# SOURCE PASSAGE

════════════════════

Below is my PYTHON implementation. For more speed, you might want to use PYPY instead.

For your question about SPEED: The theoretical speed for 5 numbers per column is ~10N, so I use 15 numbers per column, for a 2X speed at ~5N, while the optimal speed is ~4N. But, I could be wrong about the optimal speed of the most state-of-art solution. In my own test, my program runs slightly faster than the one using sort(). Certainly, your mileage may vary.

Assuming the python program is "median.py", an example to run it is "python ./median.py 100". For speed benchmark, you might want to comment out the validation code, and use PYPY.

#!/bin/python
#
# TH @stackoverflow, 2016-01-20, linear time "median of medians" algorithm
#
import sys, random


items_per_column = 15


def find_i_th_smallest( A, i ):
    t = len(A)
    if(t <= items_per_column):
        # if A is a small list with less than items_per_column items, then:
        #     1. do sort on A
        #     2. return the i-th smallest item of A
        #
        return sorted(A)[i]
    else:
        # 1. partition A into columns of items_per_column items each. items_per_column is odd, say 15.

════════════════════

# DATA UNDER STUDY
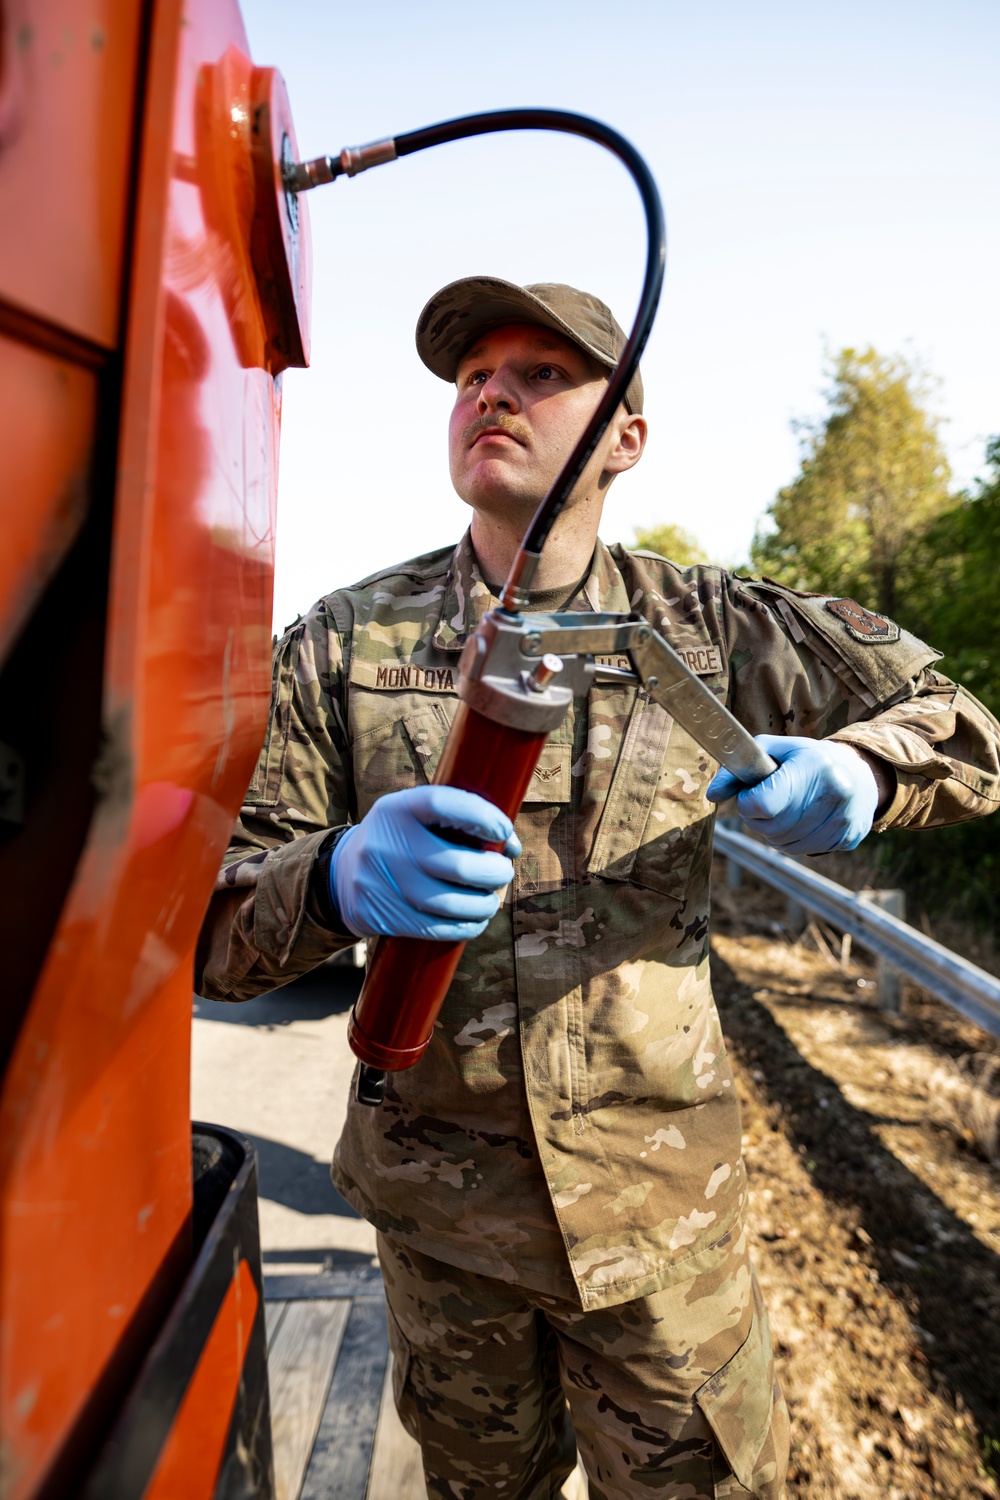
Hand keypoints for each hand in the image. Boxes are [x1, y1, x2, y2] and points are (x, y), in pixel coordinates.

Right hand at [328, 785, 520, 939]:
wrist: (341, 873)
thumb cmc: (400, 840)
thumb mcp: (416, 817)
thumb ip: (460, 822)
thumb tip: (510, 845)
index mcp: (398, 809)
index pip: (442, 803)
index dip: (480, 815)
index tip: (504, 830)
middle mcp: (387, 843)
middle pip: (455, 865)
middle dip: (493, 872)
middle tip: (502, 872)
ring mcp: (381, 882)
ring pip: (448, 904)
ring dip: (483, 905)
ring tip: (490, 901)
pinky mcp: (381, 915)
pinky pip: (434, 929)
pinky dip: (464, 927)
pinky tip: (475, 921)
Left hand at [706, 735, 878, 855]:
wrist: (858, 773)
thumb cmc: (803, 759)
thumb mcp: (770, 751)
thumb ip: (736, 771)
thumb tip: (712, 795)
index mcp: (815, 767)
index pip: (763, 804)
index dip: (748, 803)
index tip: (752, 793)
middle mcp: (835, 794)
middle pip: (772, 828)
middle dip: (759, 818)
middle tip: (767, 800)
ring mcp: (845, 819)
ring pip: (785, 845)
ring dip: (775, 831)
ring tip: (786, 808)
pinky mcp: (849, 838)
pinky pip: (803, 852)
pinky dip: (794, 840)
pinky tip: (803, 820)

════════════════════

# PARTS OF THE EXERCISE
- 1) In the median-of-medians post, why does the program use 15 numbers per column rather than 5?
- 2) Which speed figures expressed in terms of N does the median-of-medians post give?
- 3) From the median-of-medians post, extract the stretch from "Assuming the python" through "and use PYPY.".
Rely only on the median-of-medians post.

# RESPONSES TO THE TASKS
- 1) With 5 numbers per column, the theoretical speed is about 10N. Using 15 per column brings it to about 5N, roughly twice as fast and close to the optimal speed of about 4N.

- 2) ~10N, ~5N, ~4N

- 3)
Assuming the python program is "median.py", an example to run it is "python ./median.py 100". For speed benchmark, you might want to comment out the validation code, and use PYPY.